January 04
On 04/01/2022 4:11 PM, Timon Gehr wrote:
> (I understand that there is something in the DMD source code already named "Tuple", but that's not really a tuple, it's a sequence of values that will auto expand into any context. Being able to return that from functions would be nice, but I think it's independent of what people are talking about when they want tuples.)

Actually this is kinda what I want.

Remove array, AA definitions in syntax. All you have is a tuple.

A tuple accepts both named and unnamed types or values.

It can devolve into static arrays, associative arrays, dynamic arrays all implicitly.
January 04
On 29.12.21 06:09, Walter Bright wrote:
> On 11/9/2021 11:09 PM, Timon Gehr wrote:
>> On 10/16/21 1:12 AM, Walter Bright wrote:
>>> On 10/12/2021 2:38 PM, Timon Gehr wrote:
>>>> - non-lexical variable lifetimes (probably not happening)
>>>
>>> It's already implemented for @live.
>>
>>
>> Specifically, I would like it to influence scoping.
>>
>> ```d
>> int x=2;
>> int y=move(x);
>> int z=x; // error: undefined identifier x (was moved away)
> 
> @live currently does that for pointers, but not for non-pointers.

It removes the variable from the scope? (And anyway, @live is a function annotation, which makes little sense.)

> What's the use case for it?
> ...

This is just how moving things works. If you move it, it's no longer where it was. If the variable disappears, we don't have to bother with putting `x` into some safe default state. Some types can't even naturally support a safe default state. The simplest example is indeed a `struct` implementing a unique non-null pointer managing its own memory. (By whatever means you want, it does not even have to have any pointer members to implement such semantics.)

> 
>> int y=move(y); // ok
>> ```
> 
> I see what you mean, but since D disallows:
> 
>      int x; { int x; }
> 
> which prevents a number of bugs, so I can't see allowing that.

I don't see how that's related. It's two variables `y` whose lifetimes do not overlap. It's more like this:

{int x; } { int x; }

Which D allows.
January 04
On 04.01.22 05:20, rikki cattermole wrote:
> 
> On 04/01/2022 4:11 PM, Timon Gehr wrote:
>> (I understand that there is something in the DMD source code already named "Tuple", but that's not really a tuple, it's a sequence of values that will auto expand into any context. Being able to return that from functions would be nice, but I think it's independent of what people are talking about when they want tuples.)
> 
> Actually this is kinda what I want.
> 
> Remove array, AA definitions in syntax.

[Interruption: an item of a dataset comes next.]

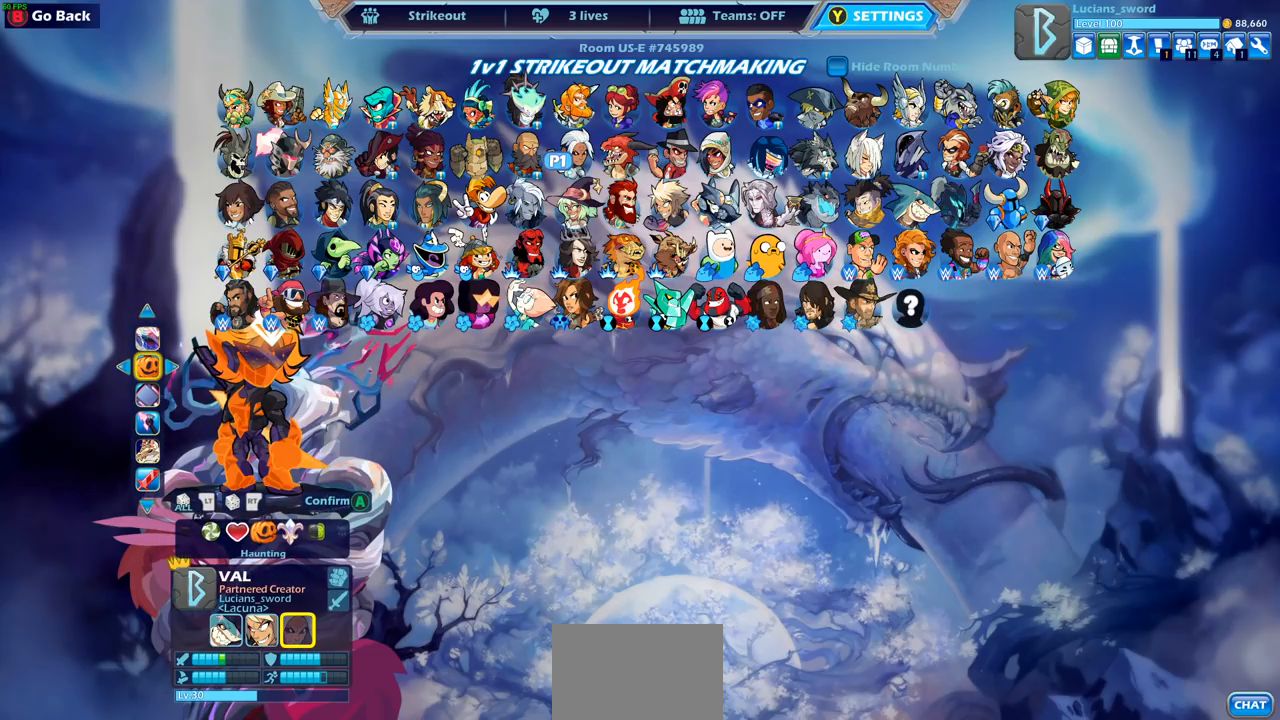
{"buttons": [], "left_stick": "center", "right_stick": "center", "events": [[167, "DPAD_RIGHT", "down"], [267, "DPAD_RIGHT", "up"]]}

All you have is a tuple.
> 
> A tuple accepts both named and unnamed types or values.
> 
> It can devolve into static arrays, associative arrays, dynamic arrays all implicitly.

My point was not that you don't want this, it was that calling it a "tuple" serves only to confuse.
January 04
On 04.01.22 06:14, Timon Gehr wrote:
> On 04.01.22 05:20, rikki cattermole wrote:
>>
>> On 04/01/2022 4:11 PM, Timon Gehr wrote:
>>> (I understand that there is something in the DMD source code already named "Tuple", but that's not really a tuple, it's a sequence of values that will auto expand into any context. Being able to return that from functions would be nice, but I think it's independent of what people are talking about when they want tuples.)
>>
>> Actually this is kinda what I want.
>>
>> Remove array, AA definitions in syntax. All you have is a tuple.
>>
>> A tuple accepts both named and unnamed types or values.
>>
>> It can devolve into static arrays, associative arrays, dynamic arrays all implicitly.
> 
> My point was not that you don't want this, it was that calling it a "tuple" serves only to confuse.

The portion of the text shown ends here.